#### Exercise brief:
Output the records precisely as they stand. Pictures are to be skipped.

Records from a dataset:
•••
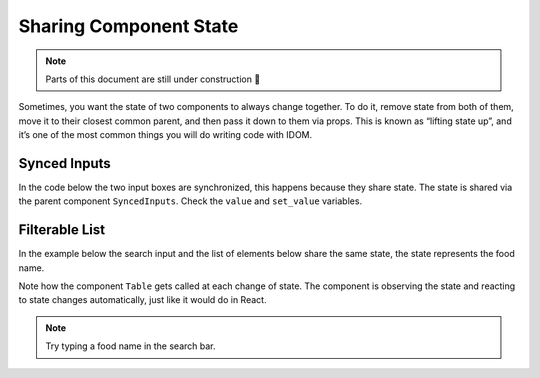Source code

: Sharing Component State
=======================

.. note::

    Parts of this document are still under construction 🚧

Sometimes, you want the state of two components to always change together. To do it,
remove state from both of them, move it to their closest common parent, and then pass it
down to them via props. This is known as “lifting state up”, and it’s one of the most
common things you will do writing code with IDOM.


Synced Inputs
-------------

In the code below the two input boxes are synchronized, this happens because they share
state. The state is shared via the parent component ``SyncedInputs``. Check the ``value``
and ``set_value`` variables.

.. idom:: _examples/synced_inputs


Filterable  List
----------------

In the example below the search input and the list of elements below share the
same state, the state represents the food name.

Note how the component ``Table`` gets called at each change of state. The
component is observing the state and reacting to state changes automatically,
just like it would do in React.

.. idom:: _examples/filterable_list

.. note::

    Try typing a food name in the search bar.
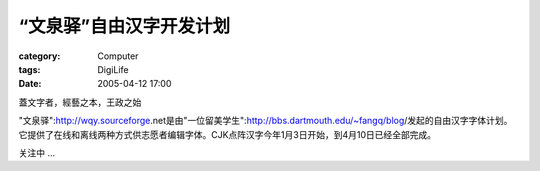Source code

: ##########################
“文泉驿”自由汉字开发计划
##########################
:category: Computer
:tags: DigiLife
:date: 2005-04-12 17:00



蓋文字者，經藝之本，王政之始


"文泉驿":http://wqy.sourceforge.net是由"一位留美学生":http://bbs.dartmouth.edu/~fangq/blog/发起的自由汉字字体计划。它提供了在线和离线两种方式供志愿者编辑字体。CJK点阵汉字今年1月3日开始，到4月10日已经全部完成。

关注中 ...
•••
#### Finished exercise:
Source code

: Sharing Component State
=======================

.. note::

    Parts of this document are still under construction 🚧

Sometimes, you want the state of two components to always change together. To do it,
remove state from both of them, move it to their closest common parent, and then pass it
down to them via props. This is known as “lifting state up”, and it’s one of the most
common things you will do writing code with IDOM.


Synced Inputs
-------------

In the code below the two input boxes are synchronized, this happens because they share
state. The state is shared via the parent component ``SyncedInputs``. Check the ``value``
and ``set_value`` variables.

.. idom:: _examples/synced_inputs


Filterable  List
----------------

In the example below the search input and the list of elements below share the
same state, the state represents the food name.

Note how the component ``Table`` gets called at each change of state. The
component is observing the state and reacting to state changes automatically,
just like it would do in React.

.. idom:: _examples/filterable_list

.. note::

    Try typing a food name in the search bar.
Source code

: ##########################
“文泉驿”自由汉字开发计划
##########################
:category: Computer
:tags: DigiLife
:date: 2005-04-12 17:00



蓋文字者，經藝之本，王政之始


"文泉驿":http://wqy.sourceforge.net是由"一位留美学生":http://bbs.dartmouth.edu/~fangq/blog/发起的自由汉字字体计划。它提供了在线和离线两种方式供志愿者编辑字体。CJK点阵汉字今年1月3日开始，到4月10日已经全部完成。

关注中 ...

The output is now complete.